シオリーヌ:性に対して漠然とした不安を持った状態で相談に来る方もいるのですが、一番必要なのは、何が不安なのかを整理することだと思っています。避妊法に対する知識がないから不安なのか、病院に行くのが不安なのか、やるべきことはすべてわかっているけどパートナーと話し合えないから不安なのか……色々な原因があるので、まずは不安な状況を整理することが大切ですよね。
——避妊法について話し合うことも、パートナーとのコミュニケーションの問題が絡んでいますね。
シオリーヌ:やっぱり、話し合っていかないとわからないですよね。「理解してもらえなかったらどうしよう」とか「嫌われてしまったらどうしよう」とか、否定される怖さもあると思うんです。もし片方が勇気を出して「嫌だ」と伝えても、言われた方がそれを受け入れられない場合もあるでしょう。
なので私は、まずパートナーとのセックスの前提としてコミュニケーションの大切さについてもお話しています。もし相手から「嫌だ」と言われたとしても、それはあなたへの否定の言葉ではなくて、むしろ「嫌だ」と言える信頼関係を築けている証拠なんです。
——とくに若いうちには、他者に「嫌だ」と言うことも、他者から「嫌だ」と言われることも、苦手な人は多いかもしれません。
シオリーヌ:親子関係の中でも、相手の同意を得る練習はできると思っています。たとえば親御さんには「お子さんのオムツを替える時には許可を求めてください」という話をしていて。
オムツ交換をするってすごくプライベートなことなので、たとえお子さんが理解できない年齢であっても「オムツ変えてもいいですか?」とことわってあげることが大切だと思っています。
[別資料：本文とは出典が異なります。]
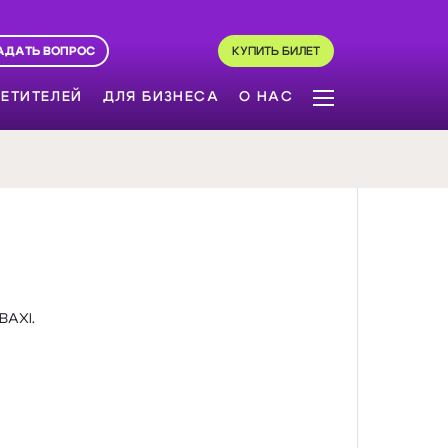
АДАТЬ ВОПРОС
КУПИТЬ БИЛЕТ
ЕТИТЕЛЕЙ
ДЛЯ БИЗНЕСА
О НАС
BAXI.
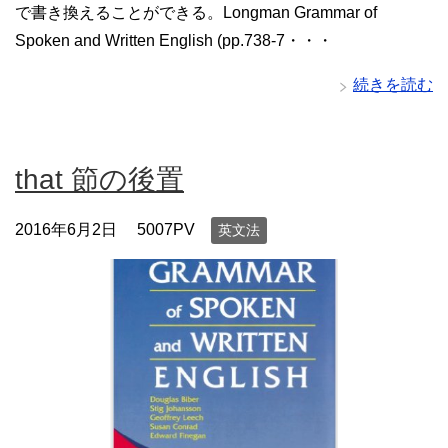
で書き換えることができる。Longman Grammar of
Spoken and Written English (pp.738-7・・・
続きを読む
that 節の後置
2016年6月2日
5007PV
英文法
私が尊敬している助産師の先輩は、自分のお子さんにハグをするときに、「○○ちゃん、ぎゅーしてもいいですか?」って毎回聞いているそうです。たまに断られるそうなのですが、お子さんが「今はイヤ」と答えてくれると「そっか、教えてくれてありがとう、していいときになったら教えてね」というやり取りを親子でしていて。
——嫌だったら嫌と言ってもいいんですね。
シオリーヌ:自分の「NO」を受け入れてもらえる経験がすごく大事で、それは大人になってからも活きてきます。たとえばパートナーとのセックスもそうですけれど、「今日はちょっと…」って言ったときに相手が明らかに不機嫌になったり、気まずい空気が流れたり。そんな経験ばかりしていると「NO」とは言いづらくなっちゃいますよね。
断っても、断られても、相手に受け入れてもらえる経験を積み重ねることでパートナーとの信頼関係は深まっていくし、コミュニケーションへの恐怖心が取り去られていくのではないでしょうか。恋人間であっても友人間であっても親子間でもあっても、コミュニケーションの練習はとても大切だと思います。
※情報は初出掲載時当時のものです。